Readability\Readability::cleanConditionally PHP Method

cleanConditionally() public method

"Fishy" is an algorithm based on content length, classnames, link density, number of images & embeds, etc.
public cleanConditionally ( DOMElement $e, string $tag )
$e DOMElement
$tag string
    public function cleanConditionally($e, $tag)
    {
        if (!$this->flagIsActive(self::FLAG_CLEAN_CONDITIONALLY)) {
            return;
        }
        $tagsList = $e->getElementsByTagName($tag);
        $curTagsLength = $tagsList->length;
        $node = null;
        /*
         * Gather counts for other typical elements embedded within.
         * Traverse backwards so we can remove nodes at the same time without effecting the traversal.
         *
         * TODO: Consider taking into account original contentScore here.
         */
        for ($i = $curTagsLength - 1; $i >= 0; --$i) {
            $node = $tagsList->item($i);
            $weight = $this->getWeight($node);
            $contentScore = $node->hasAttribute('readability') ? (int) $node->getAttribute('readability') : 0;
            $this->logger->debug('Start conditional cleaning of ' . $node->getNodePath() . ' (class=' . $node->getAttribute('class') . '; id=' . $node->getAttribute('id') . ')' . ($node->hasAttribute('readability') ? ' with score ' . $node->getAttribute('readability') : ''));
            if ($weight + $contentScore < 0) {
                $this->logger->debug('Removing...');
                $node->parentNode->removeChild($node);
            } elseif ($this->getCommaCount($this->getInnerText($node)) < self::MIN_COMMAS_IN_PARAGRAPH) {
                /*
                 * If there are not very many commas, and the number of
                 * non-paragraph elements is more than paragraphs or other ominous signs, remove the element.

Stored data:
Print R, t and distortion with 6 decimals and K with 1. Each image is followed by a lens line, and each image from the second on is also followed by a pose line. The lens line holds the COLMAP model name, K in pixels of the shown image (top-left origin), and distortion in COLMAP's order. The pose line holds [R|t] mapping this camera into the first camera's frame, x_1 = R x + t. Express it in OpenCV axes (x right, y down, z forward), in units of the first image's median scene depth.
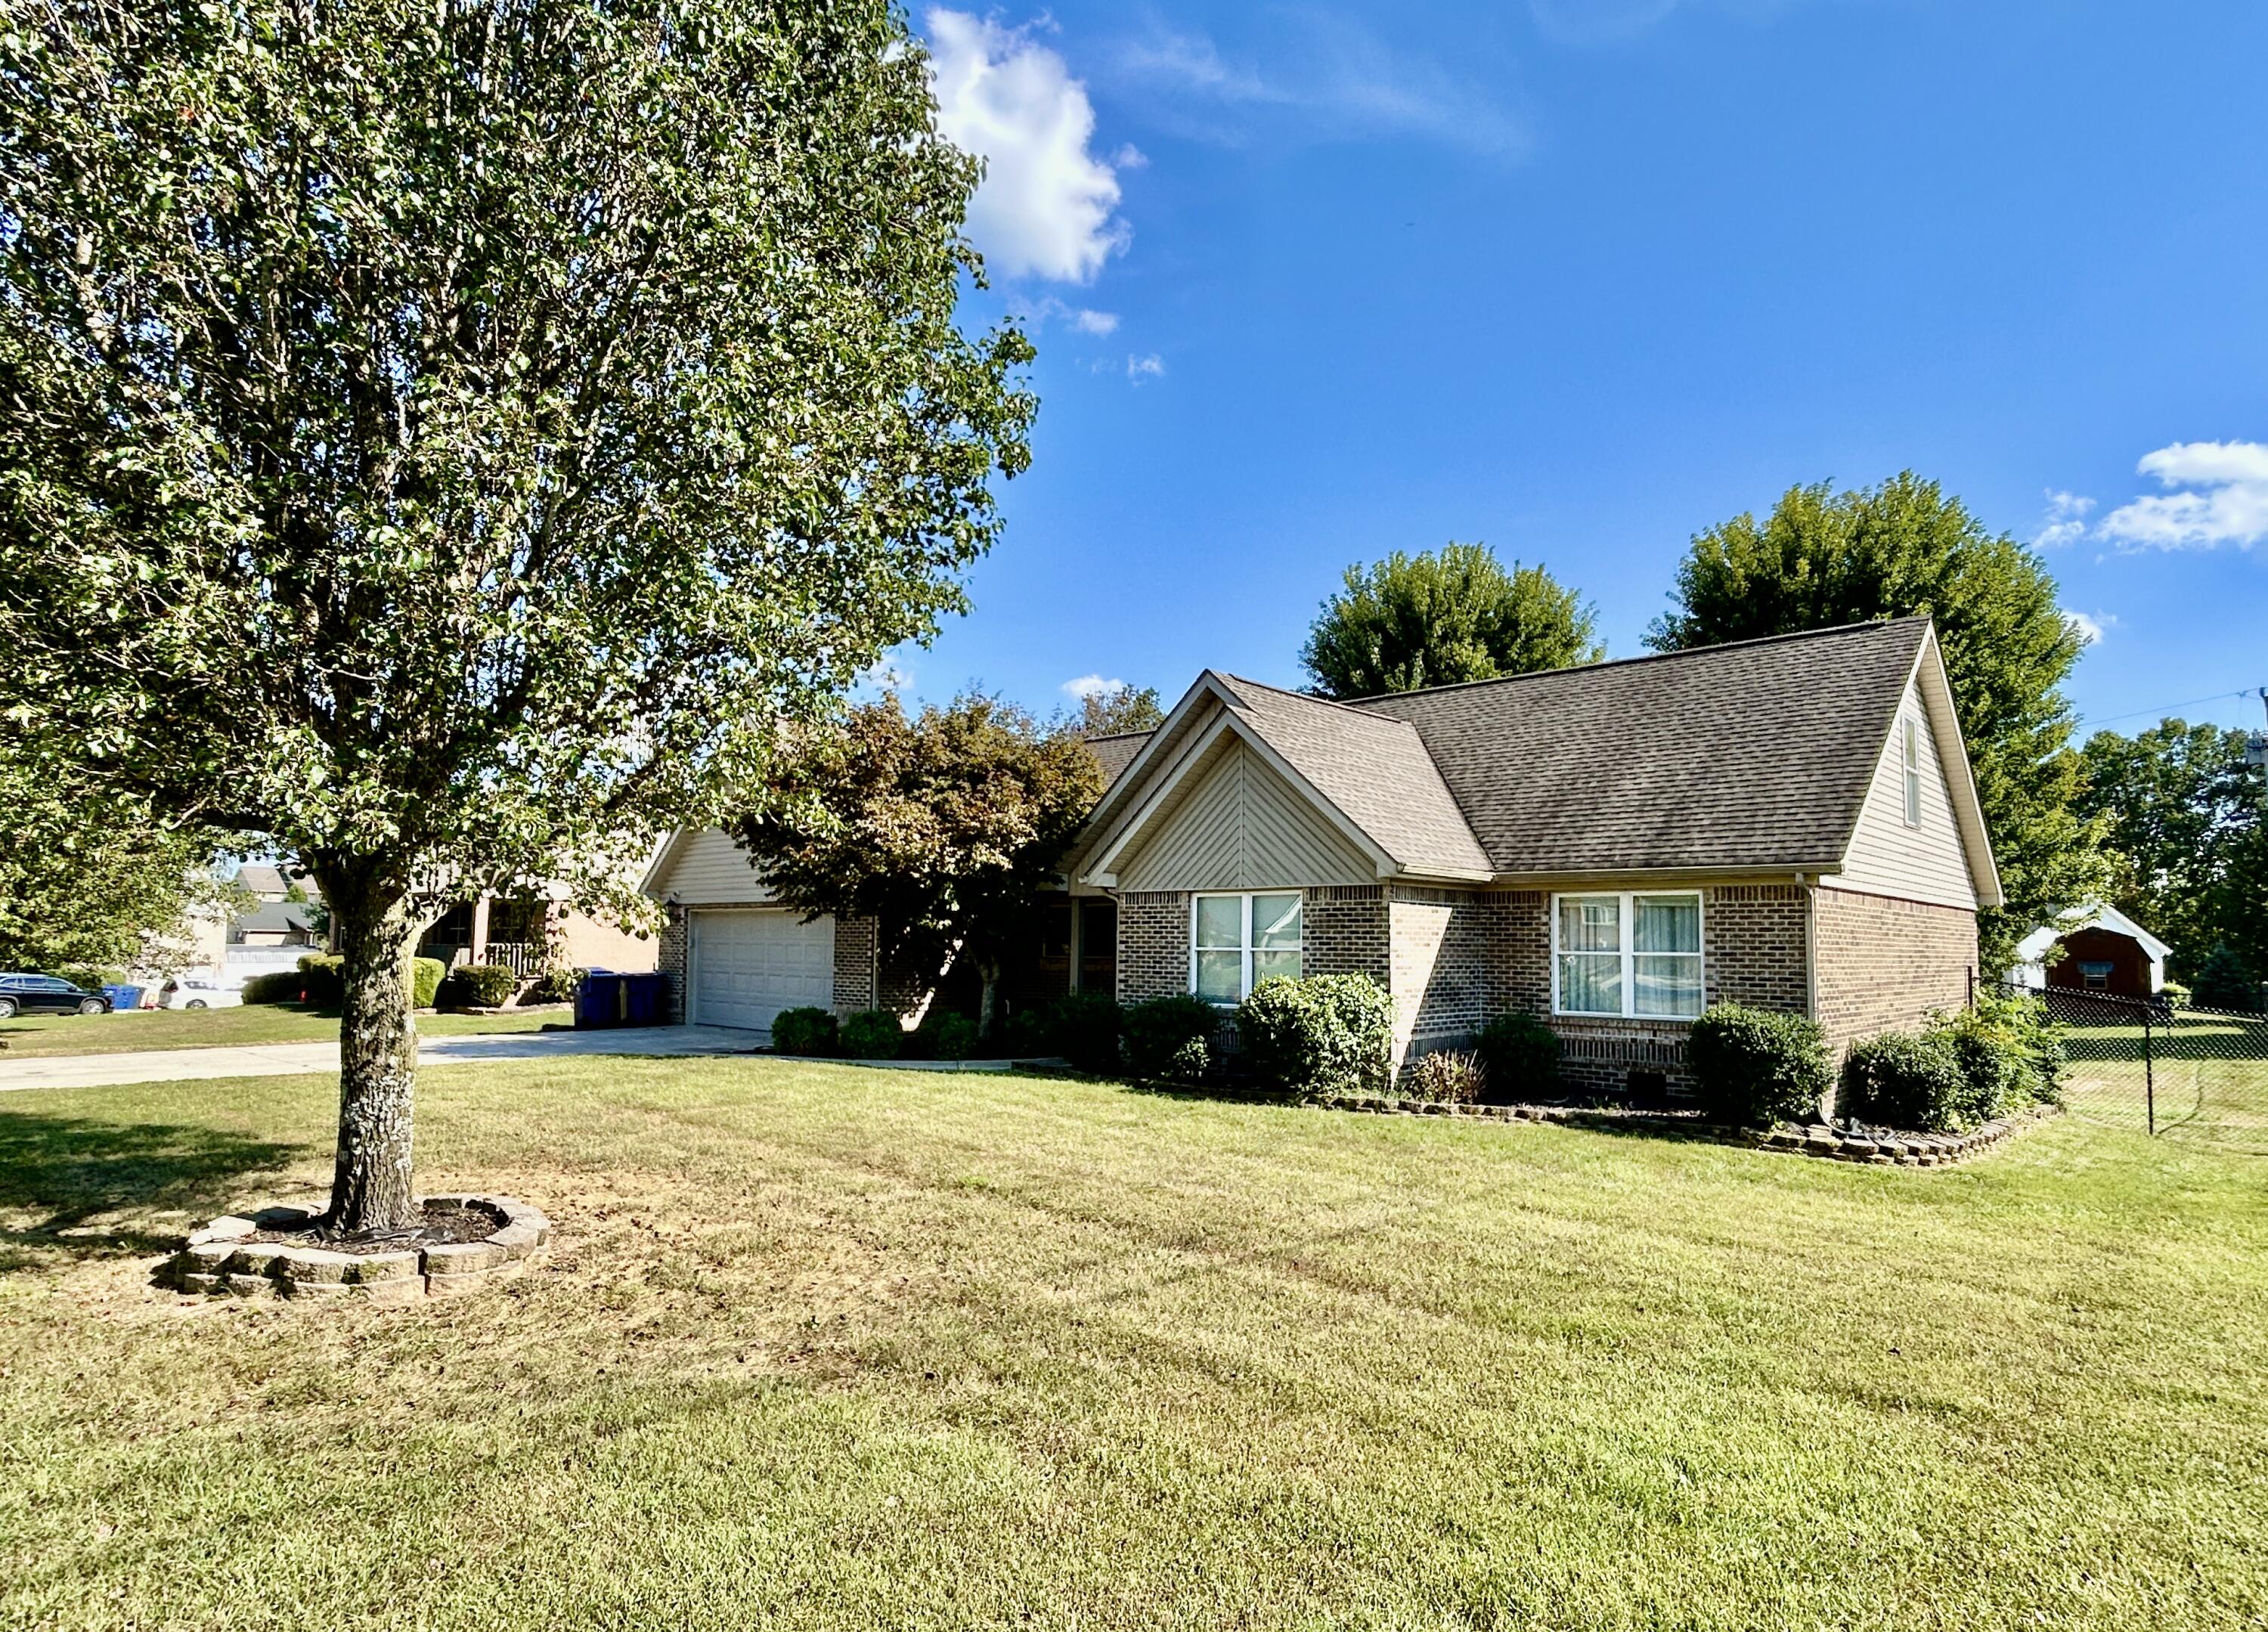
lens RADIAL K [[1253.9, 0, 1134.0], [0, 1253.9, 816.0], [0, 0, 1]] dist [0.000821, 0.001461]
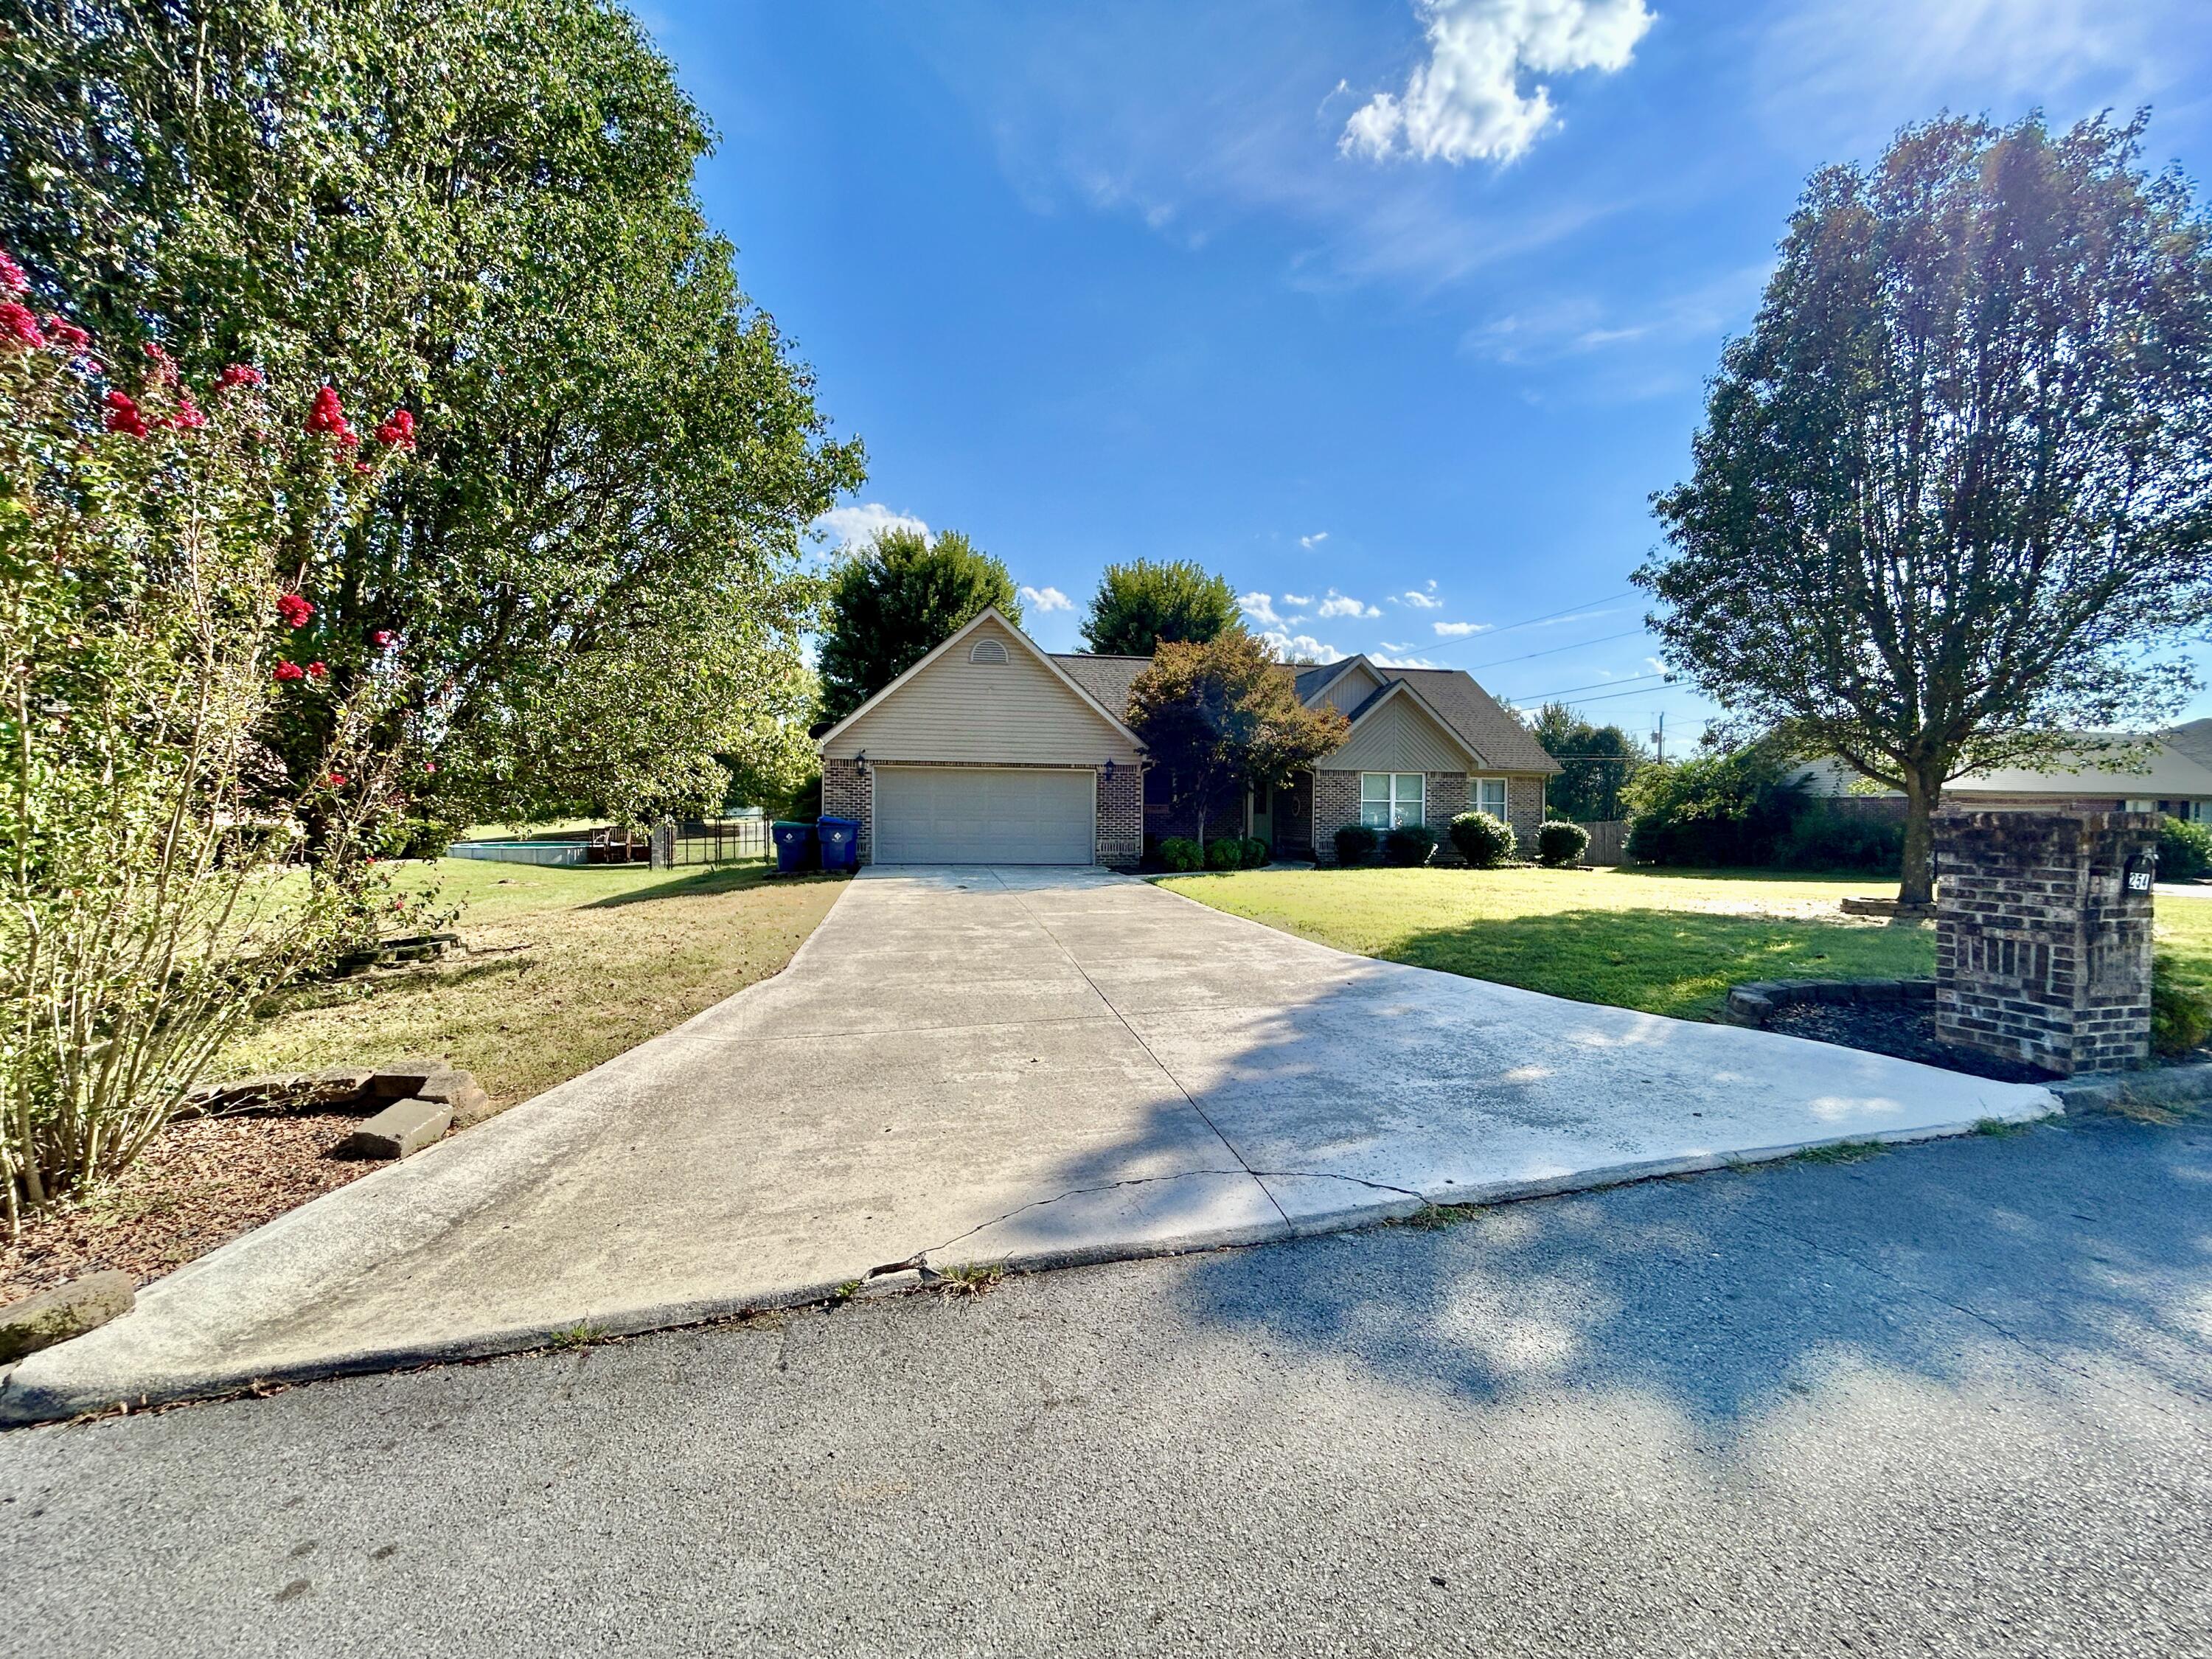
lens RADIAL K [[874.7, 0, 1101.2], [0, 874.7, 820.3], [0, 0, 1]] dist [-0.002794, -0.000259]
pose [[0.583867, -0.018620, 0.811636, -1.392819], [-0.087915, 0.992408, 0.086010, 0.060516], [-0.807076, -0.121573, 0.577797, 0.590120]]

Activities:
1: List every variable the cleanConditionally method page assigns a value to with "=" inside the method body, not counting the two parameters.
2: Duplicate the cleanConditionally method page, everything from "public cleanConditionally ( DOMElement" down to "effecting the traversal.".
3: On the cleanConditionally method page, which flag must be active for the method to continue instead of returning right away?

Solved problems:
1:
$tagsList
$curTagsLength
$node
$i
$weight
$contentScore

2:
public cleanConditionally ( DOMElement $e, string $tag )
$e DOMElement
$tag string
    public function cleanConditionally($e, $tag)
    {
        if (!$this->flagIsActive(self::FLAG_CLEAN_CONDITIONALLY)) {
            return;
        }
        $tagsList = $e->getElementsByTagName($tag);
        $curTagsLength = $tagsList->length;
        $node = null;
        /*
         * Gather counts for other typical elements embedded within.
         * Traverse backwards so we can remove nodes at the same time without effecting the traversal.

3: FLAG_CLEAN_CONDITIONALLY